4. Sosyal Psikolojik Boyut
- İman eden bireyler, toplum içinde birbirlerini “iman kardeşi” olarak görür. Bu durum, kayırmacılık riski doğurur.
- “Ey iman edenler!” hitabı, mümin topluluğa:
- “Sadece kardeşlik bağına güvenmeyin,
- adalet terazisini herkese eşit uygulayın.”
mesajını verir.
🌿 Sonuç
“Ey iman edenler!” hitabı bir teyit değil, bir uyarıdır:
- İmanınız sizi sorumluluktan muaf kılmaz.
- İman ettiniz ama bu, kendiliğinden adaletli olacağınız anlamına gelmez.
- Adalet, imanınızı ispat eden somut pratiktir.
“Kur’an’da Ey iman edenler! (yâ eyyuhellezîne âmenû) hitaplarının işlevleri”ni sistematik olarak çıkaralım:
1. Sorumluluk Hatırlatması
- Hitap, müminlere yöneliktir; çünkü iman, sadece kalpte değil, hayatta da sorumluluk gerektirir.
- Yani “Ey iman edenler!” = “Siz artık sıradan bireyler değilsiniz, özel yükümlülükleriniz var.”

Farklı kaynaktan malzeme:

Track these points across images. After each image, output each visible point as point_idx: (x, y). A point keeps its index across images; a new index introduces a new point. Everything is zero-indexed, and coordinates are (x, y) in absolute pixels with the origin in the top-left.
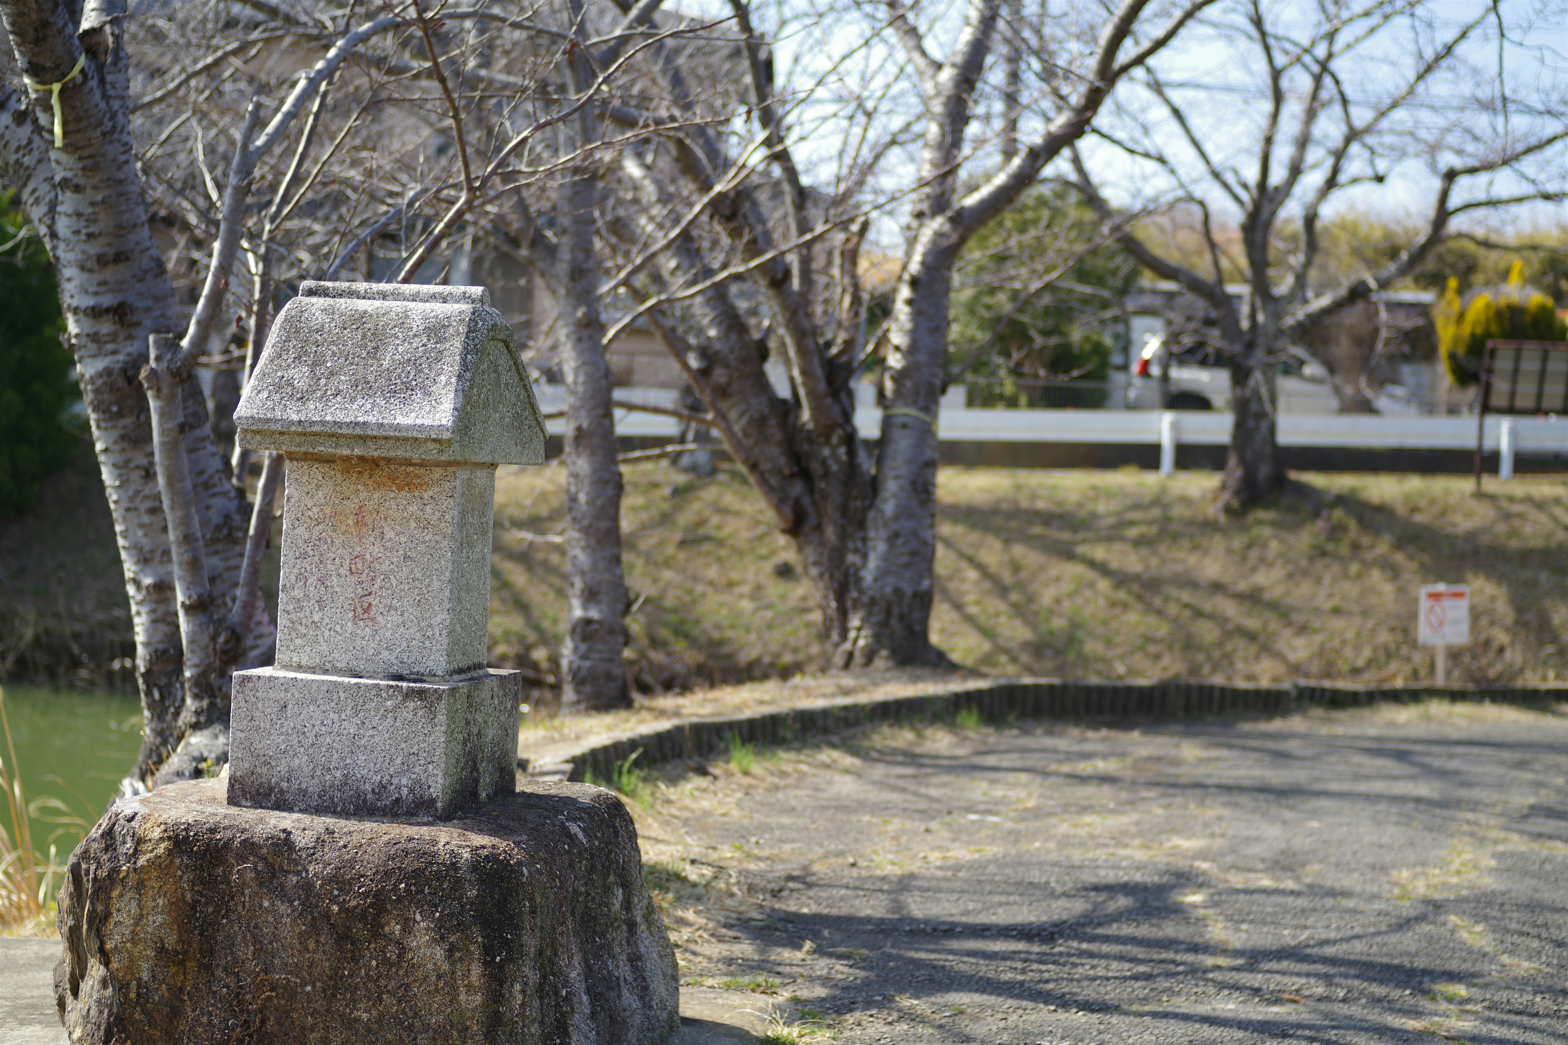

📌 Örnek: “Ey iman edenler! Namazı kılın, zekâtı verin…” (Bakara, 43)
2. Uyarı ve İkaz
- İman edenler bile nefis, çıkar ve önyargılarla yanılabilir. Bu hitap, “iman ettiniz ama dikkat edin, hata riski var” ikazıdır.
📌 Örnek: “Ey iman edenler! Zandan çokça kaçının, çünkü zannın bir kısmı günahtır.” (Hucurât, 12)
3. İmanı Eyleme Dönüştürme Çağrısı
- İman, potansiyeldir; fiile geçmesi gerekir.
- Bu hitap, imanı davranışla bütünleştirme çağrısıdır.
📌 Örnek: “Ey iman edenler! Allah’a ve Peygamberine itaat edin.” (Nisa, 59)
4. İmanla Test Edilen Alanlara Yönlendirme
- Özellikle zor olan alanlarda (adalet, cihat, infak, sabır) bu hitap gelir.
- Çünkü bu konular, imanın kalıcı bir sınavıdır.
📌 Örnek: “Ey iman edenler! Adaleti ayakta tutan kimseler olun…” (Nisa, 135)
5. Kimlik ve Aidiyet İnşası
- “Ey iman edenler!” ifadesi, mümin topluluğa ortak bir kimlik kazandırır.
- Bu hitapla birey, Allah’ın muhatabı olduğunu hisseder; aidiyet ve bilinç gelişir.
📌 Örnek: “Ey iman edenler! Hepiniz topluca Allah’ın ipine sarılın, ayrılmayın.” (Âl-i İmrân, 103)
🌿 Genel Mantık
“Ey iman edenler!”:
- İmanın kendiliğinden yeterli olmadığını,
- İmanın sürekli sınandığını,
- Her hitabın aslında bir sorumluluk çağrısı olduğunu gösterir.